Libya, a nation politically divided between east and west, has increased production since the eastern Libyan commander Khalifa Haftar said in September that his forces would lift the blockade of oil exports for eight months.
The survey found that production increased by about 700,000 barrels a day in November, and a faster recovery than some analysts and OPEC officials had expected.
According to the survey, two other OPEC members, Iran and Venezuela, who are exempt from supply cuts, also saw increases in production.

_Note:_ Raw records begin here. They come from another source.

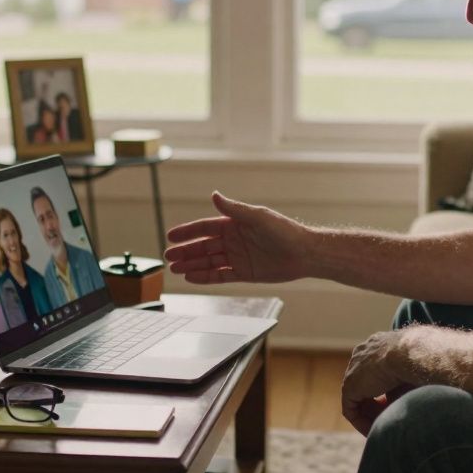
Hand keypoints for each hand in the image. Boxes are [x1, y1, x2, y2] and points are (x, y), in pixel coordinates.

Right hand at [164, 192, 309, 283]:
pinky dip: (206, 277)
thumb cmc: (284, 231)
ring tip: (175, 269)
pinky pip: (220, 275)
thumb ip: (234, 209)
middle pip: (203, 246)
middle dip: (185, 251)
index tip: (171, 236)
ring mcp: (238, 257)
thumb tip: (214, 195)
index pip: (205, 228)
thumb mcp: (257, 217)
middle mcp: (234, 240)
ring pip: (209, 262)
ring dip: (192, 265)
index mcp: (235, 224)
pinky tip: (192, 278)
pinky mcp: (244, 273)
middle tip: (168, 257)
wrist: (304, 253)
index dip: (188, 232)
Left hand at [342, 331, 416, 435]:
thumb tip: (417, 401)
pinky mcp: (349, 386)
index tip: (397, 403)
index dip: (386, 390)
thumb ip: (408, 384)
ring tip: (384, 428)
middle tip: (390, 418)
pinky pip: (351, 409)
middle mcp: (362, 354)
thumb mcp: (414, 372)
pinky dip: (361, 422)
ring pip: (357, 398)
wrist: (410, 353)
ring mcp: (353, 369)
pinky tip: (375, 431)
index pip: (376, 371)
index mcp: (378, 345)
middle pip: (365, 385)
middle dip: (376, 404)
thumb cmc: (420, 360)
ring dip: (370, 415)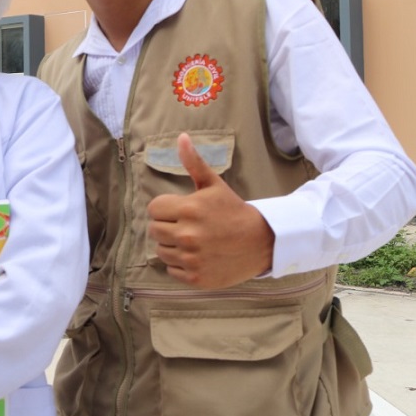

The United Arab Emirates raised supply by 90,000 barrels, the highest increase among OPEC countries restricted by quotas. However, it was still pumping below its target.
Among the countries that cut production, the biggest drop was in Nigeria due to unintentional shutdowns following pipeline explosions, while Iraq pumped slightly less.
The biggest exporter, Saudi Arabia, like Kuwait, kept production stable.
The Reuters survey is aimed at monitoring the market supply and includes shipping data provided by external sources, Refinitiv Eikon flow data, information from tanker trackers such as Petro-Logistics and Kpler, and oil companies, OPEC and consultants.